Instructors draw from their own professional experiences to make concepts tangible. Their real-world expertise helps associates apply core knowledge to complex situations.
Legal Training Trends
Looking ahead, Abdi is seeing law firms increasingly request training on advanced legal topics and emerging tech skills. Tools like ChatGPT have accelerated interest in integrating AI expertise into legal practice.
"Our goal initially is to start out in the deal transactions world...But our goal is to eventually cover years all the way to ten - four, five, six, seven, eight, nine. Each year, you’re gonna need the different skills to learn. And you’re absolutely right, this emergence of tech, technology skills. Yes. Business skills, as well."
He believes foundational experiential training establishes habits and skills that prepare associates to nimbly evolve their capabilities throughout their careers.
Associates who experience effective practical learning early on are better equipped to adeptly apply human strengths like judgment, communication, and creativity in any role. When paired with machines, these uniquely human talents become even more critical.
Gearing Lawyers for the Future
As technology progresses, the need for hands-on, adaptive learning only increases. Abdi sees experiential training approaches like AltaClaro's becoming integral to developing legal talent.

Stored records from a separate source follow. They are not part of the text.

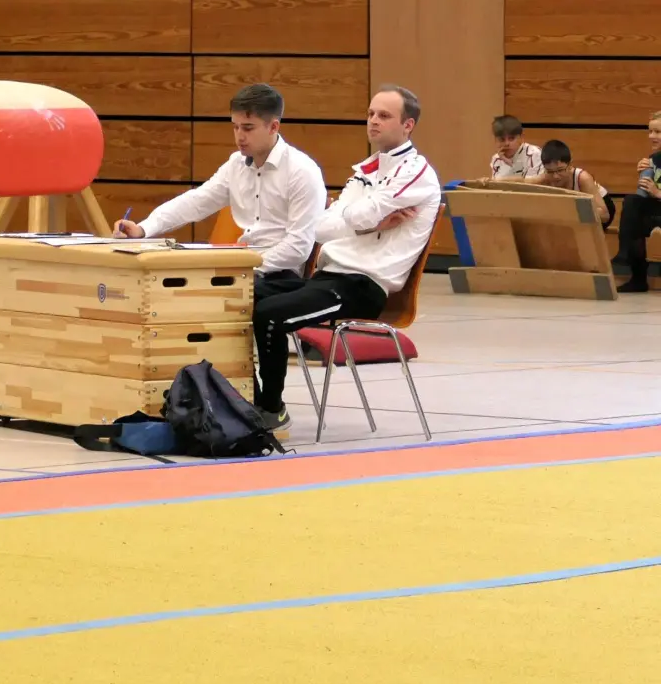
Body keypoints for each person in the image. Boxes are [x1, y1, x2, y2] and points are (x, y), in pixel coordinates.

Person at [250, 85, 443, 432]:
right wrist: (364, 225)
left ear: (408, 125)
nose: (373, 122)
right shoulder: (365, 171)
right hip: (327, 277)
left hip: (363, 286)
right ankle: (241, 396)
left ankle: (270, 409)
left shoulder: (417, 173)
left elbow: (362, 213)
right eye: (371, 114)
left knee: (269, 315)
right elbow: (320, 227)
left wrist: (357, 219)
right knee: (239, 295)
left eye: (384, 116)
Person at [114, 83, 326, 294]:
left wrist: (243, 266)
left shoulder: (302, 171)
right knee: (170, 287)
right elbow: (196, 202)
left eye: (248, 128)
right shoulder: (236, 164)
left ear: (273, 127)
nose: (239, 136)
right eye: (235, 126)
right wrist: (143, 228)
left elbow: (298, 247)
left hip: (280, 275)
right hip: (244, 268)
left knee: (200, 295)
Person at [486, 138, 611, 227]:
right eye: (550, 171)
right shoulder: (546, 178)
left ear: (570, 165)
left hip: (603, 205)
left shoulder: (583, 178)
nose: (556, 176)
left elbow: (605, 215)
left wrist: (572, 211)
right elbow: (523, 182)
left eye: (560, 170)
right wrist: (494, 180)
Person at [614, 111, 661, 293]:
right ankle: (637, 276)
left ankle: (625, 253)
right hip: (656, 209)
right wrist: (644, 179)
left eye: (657, 132)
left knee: (635, 213)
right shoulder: (654, 159)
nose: (652, 136)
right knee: (632, 205)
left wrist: (657, 191)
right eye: (650, 131)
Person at [488, 115, 543, 180]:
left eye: (511, 138)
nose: (506, 143)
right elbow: (497, 187)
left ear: (521, 138)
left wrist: (511, 165)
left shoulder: (534, 154)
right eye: (502, 139)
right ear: (495, 140)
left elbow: (531, 186)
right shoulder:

Abdi's own winding career path demonstrates the importance of learning by doing. From managing a café at age 11 to leading legal startups to reinventing legal education, his entrepreneurial journey reflects a career driven by action and impact.
AltaClaro applies these lessons by closing practical skills gaps through transformative learning experiences. Their mission is empowering legal professionals to reach their potential by mastering essential skills in engaging, tech-enabled environments.
The legal industry has reached a crossroads. Technological disruption will only accelerate. Training models must keep pace. Experiential learning approaches provide pathways for lawyers to actively shape what comes next rather than react to it.
Abdi and the AltaClaro team provide an inspiring model of innovative learning in action. As professionals, we all have opportunities to reflect on ways to take a more hands-on approach to leveling up skills. In these times of rapid change, embracing active learning enables shaping the future rather than being shaped by it.